JERUSALÉM/PALM BEACH, Flórida – O presidente dos EUA, Donald Trump, deverá pressionar pelo progresso no cessar-fogo paralisado na Faixa de Gaza quando se reunir com o primeiro-ministro israelense, Benjamin Netanyahu, em 29 de dezembro, para conversações que também incluirão as preocupações de Israel sobre o Líbano e o Hezbollah do Irã.
O primeiro-ministro Netanyahu disse: em dezembro que
Trump o convidou para uma reunião.
Washington está a pressionar para o estabelecimento de um governo provisório sobre os enclaves palestinianos e uma força de segurança internacional.
Trump disse que poderá se reunir com líderes israelenses em breve, mas a Casa Branca não confirmou detalhes. A Casa Branca não respondeu aos pedidos de comentários sobre a reunião.
O primeiro-ministro Benjamin Netanyahu, que deverá visitar o clube de praia de Trump em Mar-a-Lago, disse em 22 de dezembro que se esperam negociações não apenas sobre o Irão e o Líbano, mas também sobre a segunda fase do cessar-fogo em Gaza.
Os Estados Unidos mediaram cessar-fogo nas três frentes, mas Israel está receoso de que o seu inimigo reconstrua as suas forças armadas, muito enfraquecidas pela guerra.
Concordou com o plano de cessar-fogo de Trump em outubro
Apela a Israel para que se retire de Gaza e ao Hamas para que deponha as armas e renuncie ao seu papel de governante no enclave.
O secretário de Estado dos EUA, Marco Rubio, disse na semana passada que o governo dos EUA quer formar rapidamente um governo interino previsto no plano de Trump para governar Gaza – um órgão composto por um comitê de paz e tecnocratas palestinos – antes de enviar forças de segurança internacionais, conforme exigido por uma resolução de 17 de novembro do Conselho de Segurança da ONU.
Mas Israel e o Hamas acusaram-se mutuamente de graves violações do acordo e não estão nem perto de aceitar as medidas muito mais difíceis previstas na próxima etapa.

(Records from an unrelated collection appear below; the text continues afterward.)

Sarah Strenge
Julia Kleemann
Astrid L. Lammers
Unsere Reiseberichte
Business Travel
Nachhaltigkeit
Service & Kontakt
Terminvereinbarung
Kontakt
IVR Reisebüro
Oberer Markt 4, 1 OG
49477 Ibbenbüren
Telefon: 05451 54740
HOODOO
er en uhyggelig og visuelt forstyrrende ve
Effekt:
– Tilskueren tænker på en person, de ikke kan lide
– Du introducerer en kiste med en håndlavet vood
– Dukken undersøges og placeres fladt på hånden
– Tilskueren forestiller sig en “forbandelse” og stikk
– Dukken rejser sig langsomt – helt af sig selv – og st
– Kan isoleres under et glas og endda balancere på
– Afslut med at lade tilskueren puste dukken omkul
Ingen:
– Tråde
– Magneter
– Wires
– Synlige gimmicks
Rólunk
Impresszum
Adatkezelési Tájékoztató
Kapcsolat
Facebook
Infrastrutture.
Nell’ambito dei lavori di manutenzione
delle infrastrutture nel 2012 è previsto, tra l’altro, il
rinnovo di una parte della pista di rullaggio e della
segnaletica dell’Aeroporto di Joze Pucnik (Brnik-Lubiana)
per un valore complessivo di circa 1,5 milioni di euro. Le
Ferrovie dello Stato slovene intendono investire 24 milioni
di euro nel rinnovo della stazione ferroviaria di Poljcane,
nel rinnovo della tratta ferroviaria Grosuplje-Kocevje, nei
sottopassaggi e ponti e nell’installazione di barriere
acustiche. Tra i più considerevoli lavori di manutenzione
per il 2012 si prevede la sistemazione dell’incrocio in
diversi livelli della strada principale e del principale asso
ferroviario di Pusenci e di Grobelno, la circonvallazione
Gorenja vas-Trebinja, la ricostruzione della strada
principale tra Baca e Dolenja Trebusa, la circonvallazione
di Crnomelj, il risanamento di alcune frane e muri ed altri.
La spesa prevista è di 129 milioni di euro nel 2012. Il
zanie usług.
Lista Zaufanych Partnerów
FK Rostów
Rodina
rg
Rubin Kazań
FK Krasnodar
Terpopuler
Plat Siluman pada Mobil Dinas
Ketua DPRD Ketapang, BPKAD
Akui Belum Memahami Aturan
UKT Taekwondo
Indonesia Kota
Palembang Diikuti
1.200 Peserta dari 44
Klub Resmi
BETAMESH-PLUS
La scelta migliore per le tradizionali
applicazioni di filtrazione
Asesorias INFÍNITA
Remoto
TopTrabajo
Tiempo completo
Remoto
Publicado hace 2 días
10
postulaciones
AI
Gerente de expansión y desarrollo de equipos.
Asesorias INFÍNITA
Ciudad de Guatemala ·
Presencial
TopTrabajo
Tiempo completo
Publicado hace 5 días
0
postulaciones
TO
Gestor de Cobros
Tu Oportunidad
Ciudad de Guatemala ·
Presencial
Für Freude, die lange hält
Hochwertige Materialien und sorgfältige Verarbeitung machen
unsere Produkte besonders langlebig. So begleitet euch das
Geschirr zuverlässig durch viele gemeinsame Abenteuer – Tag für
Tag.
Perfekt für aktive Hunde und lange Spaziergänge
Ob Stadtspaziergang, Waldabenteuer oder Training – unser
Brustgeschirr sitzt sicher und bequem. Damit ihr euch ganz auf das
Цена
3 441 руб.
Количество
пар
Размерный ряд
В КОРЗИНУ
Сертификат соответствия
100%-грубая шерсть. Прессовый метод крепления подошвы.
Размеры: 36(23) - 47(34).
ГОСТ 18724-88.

O Hamas recusou-se a desarmar-se e não devolveu os restos mortais do último refém israelita, mas está mais uma vez a reforçar o seu controlo, uma vez que as forças israelitas permanecem entrincheiradas em cerca de metade do território.
Israel indicou que se o Hamas não for desarmado pacificamente, retomará a acção militar para o encorajar.
A luta diminuiu, mas não acabou completamente. O cessar-fogo começou oficialmente em Outubro, mas os ataques aéreos israelitas mataram mais de 400 palestinianos, a maioria deles civis, e militantes palestinianos mataram três soldados israelitas, segundo autoridades de saúde de Gaza.
No Líbano, um cessar-fogo apoiado pelos EUA em Novembro de 2024 pôs fim a mais de um ano de combates entre Israel e o Hezbollah e exigiu o desarmamento do poderoso grupo xiita apoiado pelo Irão, que se origina em áreas a sul do rio adjacente a Israel.
O Líbano diz que está perto de completar a missão de desarmar o Hezbollah dentro do prazo final do ano, mas o Hezbollah tem resistido aos apelos para depor as armas.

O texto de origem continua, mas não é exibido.